▶ **Text**
⟨

The debut of Watson as a service
Although IBM would be happy to sell Power systems to anyone who cares to buy them, a cloud-based Watson makes much more sense. But because it is so complex, using Watson in the cloud won't be anything like simply plugging into Amazon Web Services, says Michael Karasick, director of IBM's Almaden Research Center.
"Companies will first bring data to Watson," he tells me -- not data about specific problems, but information that will teach Watson about the company's business. For now, Watson, which can actually read, has been trained in eight or so domains, including call centers and financial services.
Each domain is really a dialect of English (for now, Watson is fluent only in English) that Watson must absorb, and each company's implementation of those domains is a version of that dialect. Training Watson can take weeks or months, depending on the complexity. In an interview with Forbes, IBM said the likes of catalogs, training manuals, product disclosures, emails, customer forums, and call center logs, as well as publicly available feeds and reviews from places like Amazon.com, Yelp, Trip Advisor, and technical support communities, will all be grist for Watson's mill.
When Watson is up and running in the cloud, customers such as ANZ, Celcom, IHS, Nielsen, and Royal Bank of Canada will use it to create a customer-facing feature called Ask Watson. Consumers will be able to access it via Web chats, email, smartphone apps, and even SMS.
One of Watson's most striking features -- and one that will develop much more as cognitive systems roll out -- is its ability to understand unstructured data, which comprises the vast majority of data in the world. Even doctors' notes, which are famously hard to read, can be digested and are becoming a significant part of Watson's medical knowledge, Kelly says.
Quantum computing: Coming sooner than you think
In their book, Kelly and Hamm say, "People who demand the most from computers are already running into the limits of today's circuitry."

⟩

▶ **Required tasks**
• A. Repeat verbatim the stretch of the IBM Watson text that opens with "Each domain is" and closes with "for Watson's mill.".
• B. Carry on the IBM Watson text, picking up after its last sentence.
The items come from a separate source unrelated to the IBM Watson text.

▶ **Information provided**
⟨

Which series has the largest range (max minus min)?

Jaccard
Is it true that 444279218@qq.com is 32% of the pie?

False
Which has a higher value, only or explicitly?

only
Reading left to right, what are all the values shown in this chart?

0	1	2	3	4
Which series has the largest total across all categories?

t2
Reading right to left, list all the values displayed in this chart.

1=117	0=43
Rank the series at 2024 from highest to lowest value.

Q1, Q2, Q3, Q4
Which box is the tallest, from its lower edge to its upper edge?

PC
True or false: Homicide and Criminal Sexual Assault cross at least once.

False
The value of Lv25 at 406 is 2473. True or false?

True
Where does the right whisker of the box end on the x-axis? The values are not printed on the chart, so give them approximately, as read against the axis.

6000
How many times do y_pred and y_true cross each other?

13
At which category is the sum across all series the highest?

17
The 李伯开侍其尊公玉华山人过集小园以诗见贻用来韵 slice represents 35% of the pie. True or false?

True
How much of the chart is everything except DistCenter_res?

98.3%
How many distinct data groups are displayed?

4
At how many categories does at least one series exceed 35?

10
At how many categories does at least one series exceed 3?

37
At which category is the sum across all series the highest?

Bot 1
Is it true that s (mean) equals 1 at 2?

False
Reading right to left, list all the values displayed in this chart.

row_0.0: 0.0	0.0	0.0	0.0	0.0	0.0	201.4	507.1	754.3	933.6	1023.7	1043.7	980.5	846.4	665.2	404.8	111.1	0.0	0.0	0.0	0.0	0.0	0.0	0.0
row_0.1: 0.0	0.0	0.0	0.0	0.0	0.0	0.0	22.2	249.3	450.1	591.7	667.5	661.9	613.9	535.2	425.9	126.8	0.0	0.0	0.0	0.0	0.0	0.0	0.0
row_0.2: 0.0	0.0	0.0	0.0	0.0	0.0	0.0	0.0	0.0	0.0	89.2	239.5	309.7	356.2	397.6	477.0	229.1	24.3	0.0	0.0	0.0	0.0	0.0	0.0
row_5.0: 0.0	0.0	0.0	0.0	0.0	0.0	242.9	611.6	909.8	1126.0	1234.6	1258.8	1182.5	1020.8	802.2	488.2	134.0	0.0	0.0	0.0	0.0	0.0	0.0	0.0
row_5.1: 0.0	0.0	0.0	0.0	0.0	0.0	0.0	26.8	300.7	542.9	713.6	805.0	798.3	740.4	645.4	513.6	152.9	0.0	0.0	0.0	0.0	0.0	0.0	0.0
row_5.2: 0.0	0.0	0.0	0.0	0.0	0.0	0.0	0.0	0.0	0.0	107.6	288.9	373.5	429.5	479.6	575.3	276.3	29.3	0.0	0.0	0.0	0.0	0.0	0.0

⟩

▶ **Solved problems**
• A.
Each domain is really a dialect of English (for now, Watson is fluent only in English) that Watson must absorb, and each company's implementation of those domains is a version of that dialect. Training Watson can take weeks or months, depending on the complexity. In an interview with Forbes, IBM said the likes of catalogs, training manuals, product disclosures, emails, customer forums, and call center logs, as well as publicly available feeds and reviews from places like Amazon.com, Yelp, Trip Advisor, and technical support communities, will all be grist for Watson's mill.

• B.
They quote Michel McCoy, director of the Simulation and Computing program at the Lawrence Livermore National Laboratory, noting that he is among those calling for a national initiative involving U.S. national laboratories and businesses to come up with radical new approaches to microprocessor and computer system design and software programming. "In a sense, everything we've done up until this point has been easy," McCoy says. "Now we have reached a physics-dominated threshold in the design of microprocessors and computing systems that, unless we do something about it, is essentially going to stagnate progress."
Kelly says part of the answer to that problem is what he calls data-centric computers. "The designers of computing systems have long treated logic and memory as separate elements. Now, they will meld the components together, first on circuit boards and later on single microchips. Also, they'll move the processing to the data, rather than vice versa."
Assuming that Kelly is correct, that shift obviously won't happen all at once. We'll see variations on silicon-based or silicon-like transistors over the next five years, he says. Indeed, Watson is really a hybrid of next-generation software and current-current generation hardware. Kelly makes the analogy to the first programmable computer systems that appeared decades ago: They had vacuum tubes; Watson systems are built on conventional silicon.
As I noted, Kelly is an optimist. "If you asked me five years ago how long it will be until we see quantum computers, I would have said 25 years," he said. "Now," he said as he held up two hands, "you could count the years on a bundle of fingers." The point is, it's really coming.